◆ Written exercise 1 ◆
In the NBA scoring thread, which R package does the first answer use?
◆ Written exercise 2 ◆
Render this sentence from the NBA scoring thread in Spanish: "I use an unrealistic points-per-game but it makes it easy to see what is happening."
◆ Written exercise 3 ◆
Please write what comes next in the NBA scoring thread, picking up right after its final line.
-------- Excerpted passage --------
0

I have a dataframe of all NBA players, their team and their points per game. I want to create a new data frame listing team names as the first column, and the next five columns are the pts per game of their five leading scorers.

so... (made up numbers)

ATL 17.2 14.3 12.2 10.2 9.4

I'm trying to work through what might get me there. I'm thinking I need to create subsets of the first data frame for each team (listing each of their scorers), then sort all 30 data frames and then move the first 5 values in the pts per game column into a new data frame using [0:4].

Is there an easy way to use a for loop to create all 30 data frames? Maybe if I created a list for each team name and then did something like....

for i in list:
    create data frame i from ALLPLAYERS[TEAM = i]

Then I could use some other sort to sort them and add them into the final data frame.

Sorry, I know the "code" portion above isn't really the code, it's just what I'm thinking, I need to find the exact wording.

TryHarder01
  • 48
  • 1
  • 8
  • Please follow this guidelines when posting: http://stackoverflow.com/questions/5963269/how-to-make-a-great-r-reproducible-example – lukeA Mar 04 '15 at 12:52
  • As you see from the answers, this can be accomplished more neatly without a for-loop. See Circle 3 of the [R Inferno](http://www.burns-stat.com/pages/Tutor/R_inferno.pdf). – Sam Firke Mar 04 '15 at 15:03

3 Answers3

2

This works using data.table.

library(data.table)
nba = data.table(player = 1:100, team = rep(LETTERS[1:10], 
                      each = 10), ppg = 1:100)
nba[, as.list(tail(sort(ppg), 5)), by = team]

I use an unrealistic points-per-game but it makes it easy to see what is happening.

Arun
  • 116,683
  • 26
  • 284
  • 387
DaveTurek
  • 1,297
  • 7
  • 8
1

Here's some example code for one strategy (top 2 scorers):

set.seed(123)
-------- Material --------
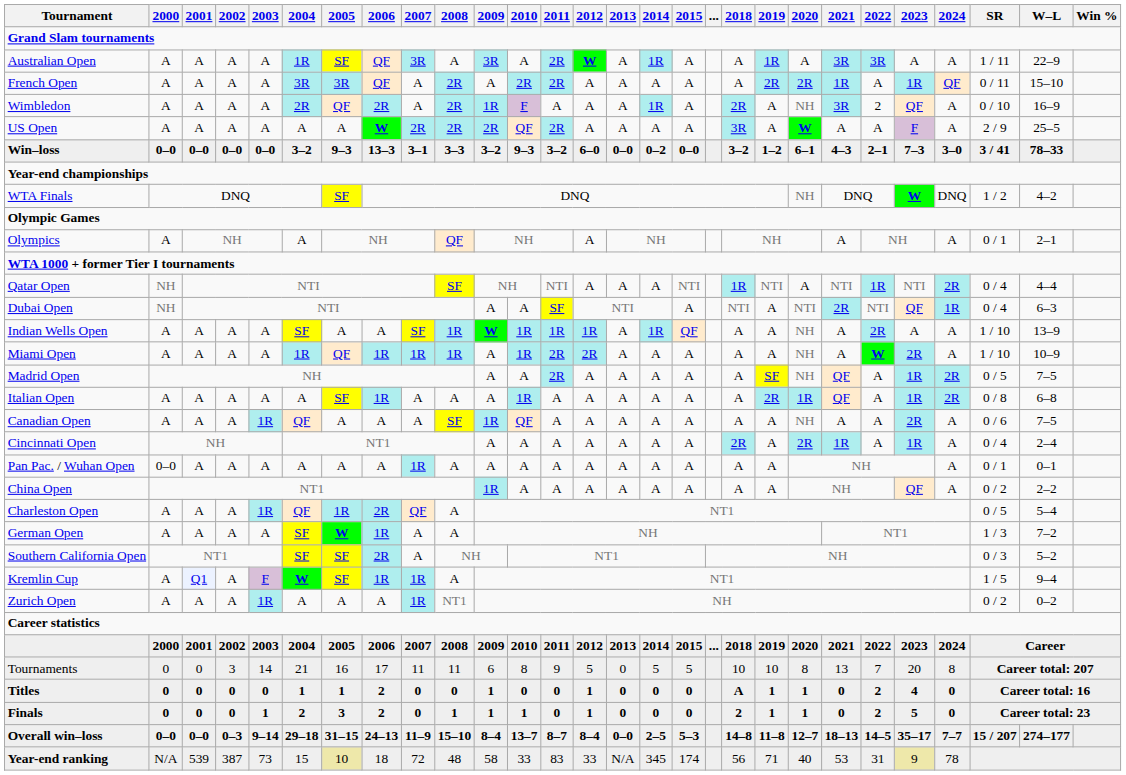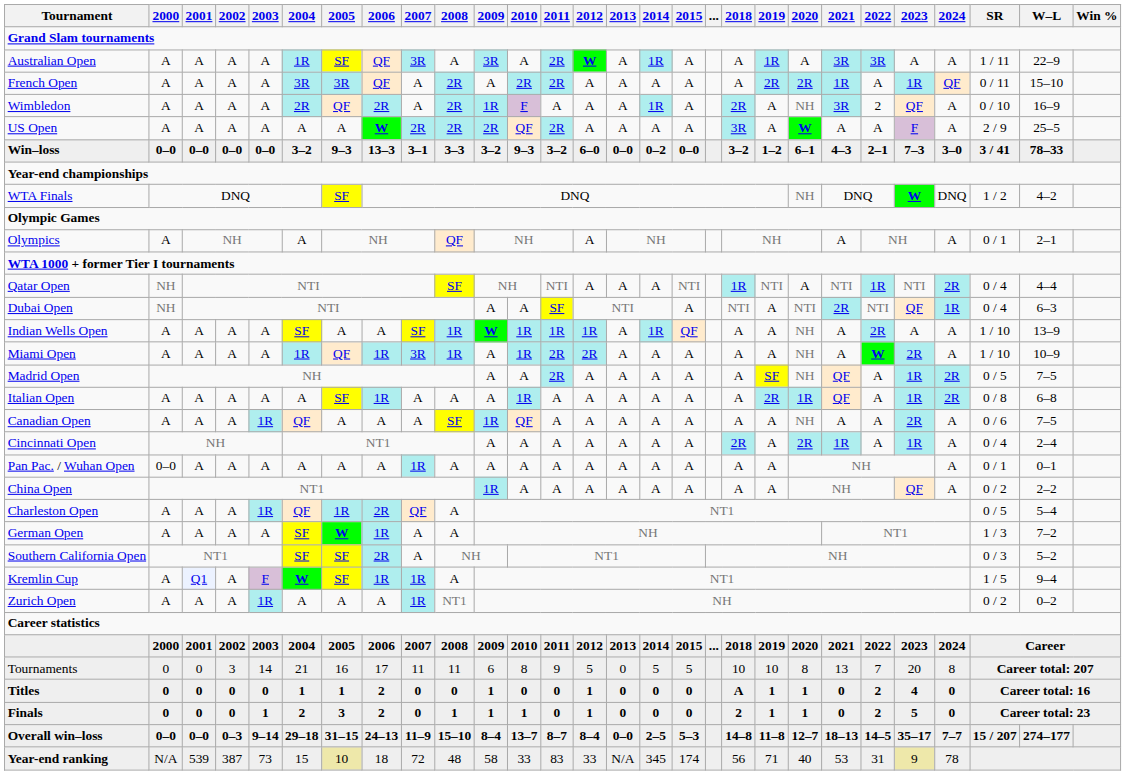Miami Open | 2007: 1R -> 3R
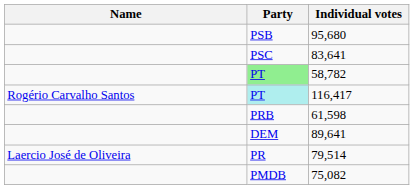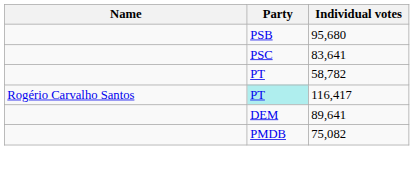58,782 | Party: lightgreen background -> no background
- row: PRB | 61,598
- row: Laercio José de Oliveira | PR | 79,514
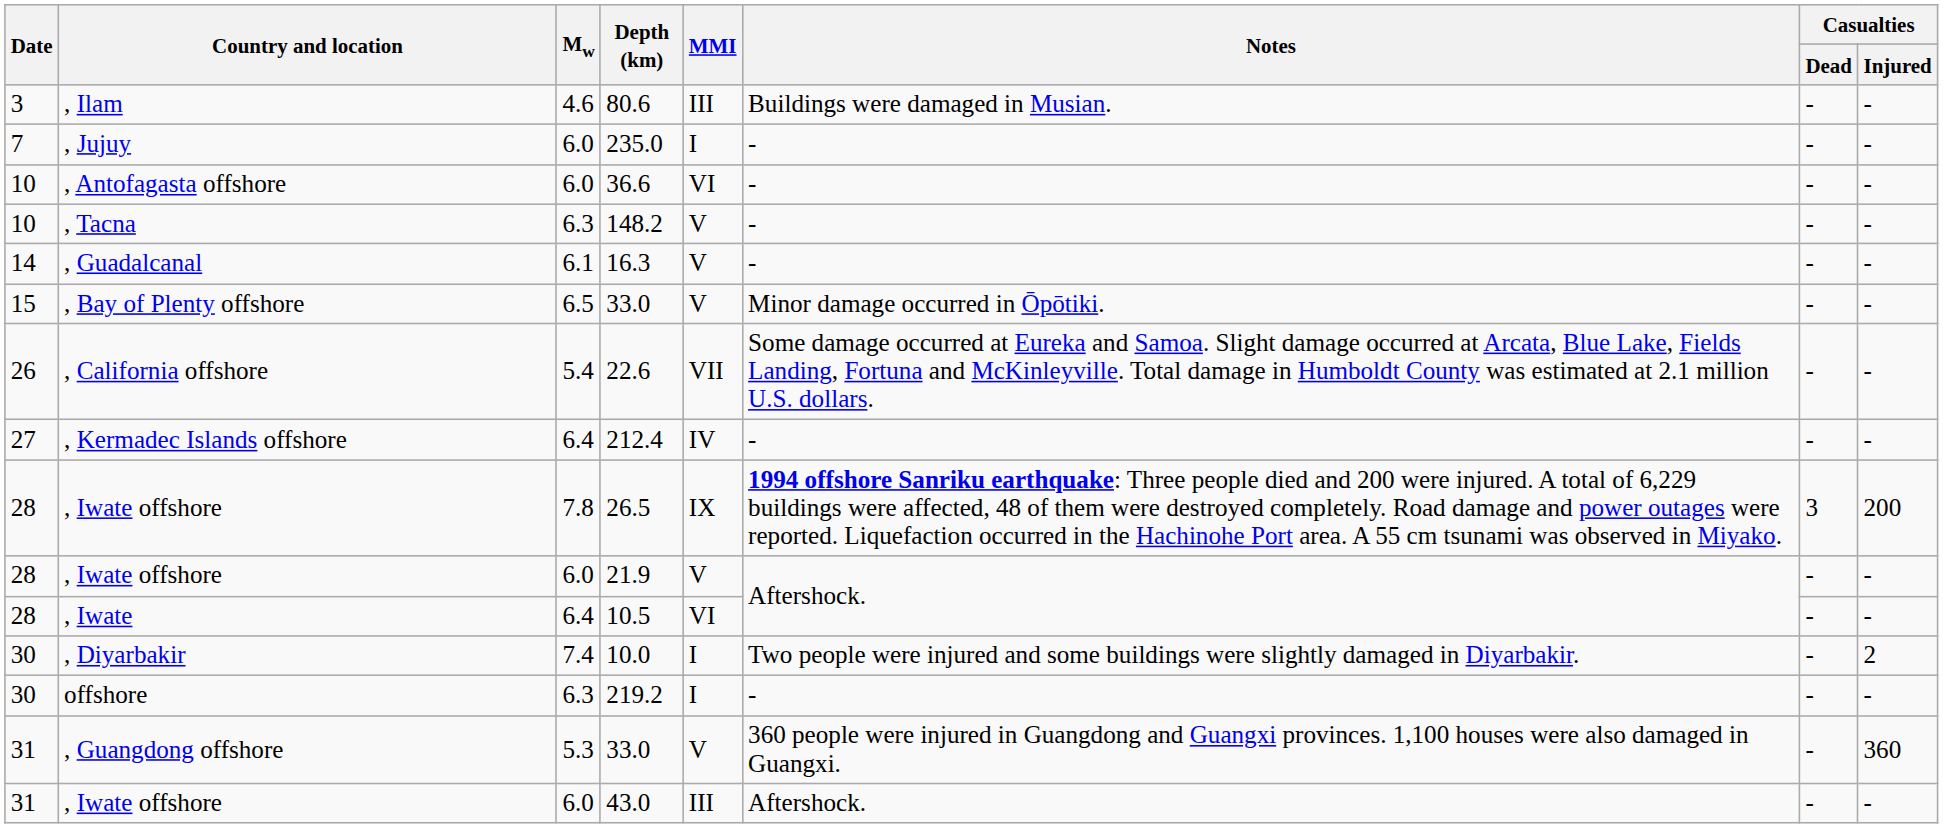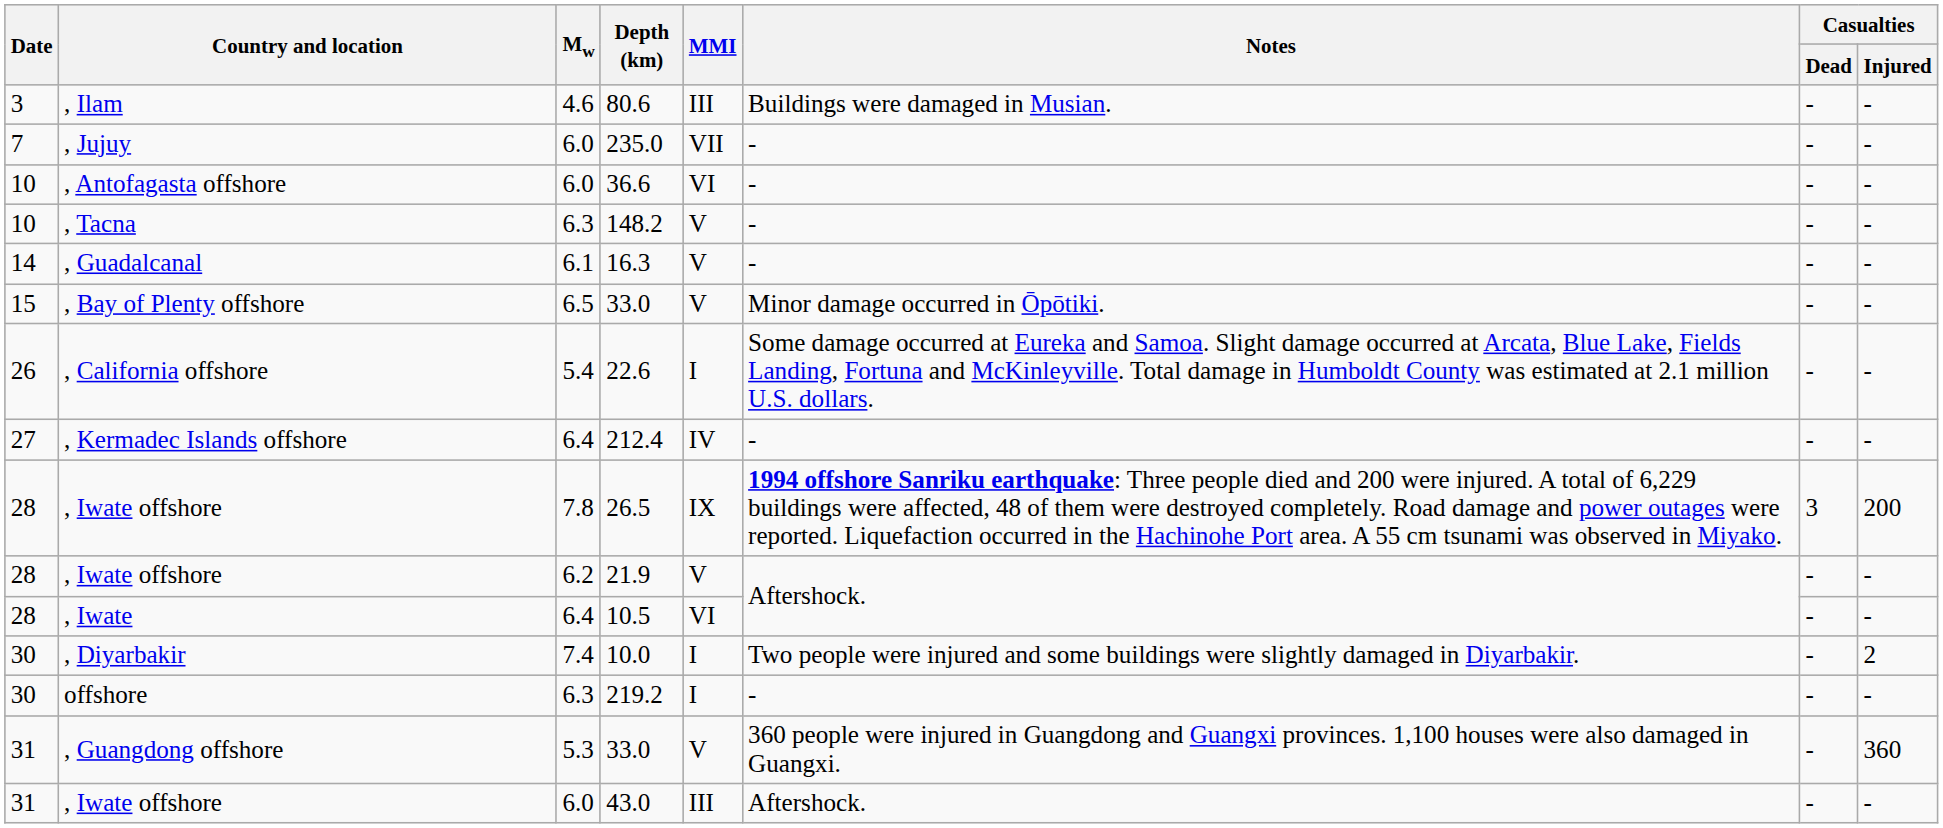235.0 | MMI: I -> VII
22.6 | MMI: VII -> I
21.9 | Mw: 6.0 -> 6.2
--------
◆ Written response 1 ◆
data.table

◆ Written response 2 ◆
Uso unos puntos por partido poco realistas, pero así es fácil ver lo que ocurre.

◆ Written response 3 ◆
df <- data.frame(team = LETTERS[1:2], player = replicate(8, paste0(sample(letters, 5, T), collapse = "")), score = sample(1:20, 8, T))
aggregate(score~team, data = df[order(-df$score), ], head, 2)
#   team score.1 score.2
# 1    A       9       5
# 2    B      10       9 
lukeA
  • 53,097
  • 5
  • 97
  • 100
0

Using the packages library(dplyr) and library(tidyr), along with the fake data generated by DaveTurek above, here is a step-by-step solution:

Generate fake data:

nba=data.frame(player=1:100,team=rep(LETTERS[1:10],each=10),ppg=1:100)

Select only the top 5 scorers per team by grouping, sorting, and slicing:

top_scorers <- nba %>% group_by(team) %>% arrange(-ppg) %>% slice(1:5)

Create a new variable called scoreRank that assigns their rank within the team, where 1 is highest scoring and 5 is 5th highest scoring:

top_scorers %<>% group_by(team) %>% mutate (scoreRank = rank(-ppg))

Drop the player name column and cast as a data frame (the latter necessary to a bug in dplyr):

top_scorers <- as.data.frame(top_scorers %>% select(-player))

Spread the data frame into the desired wide format, instead of its current long format:

result <- spread(top_scorers,scoreRank,ppg)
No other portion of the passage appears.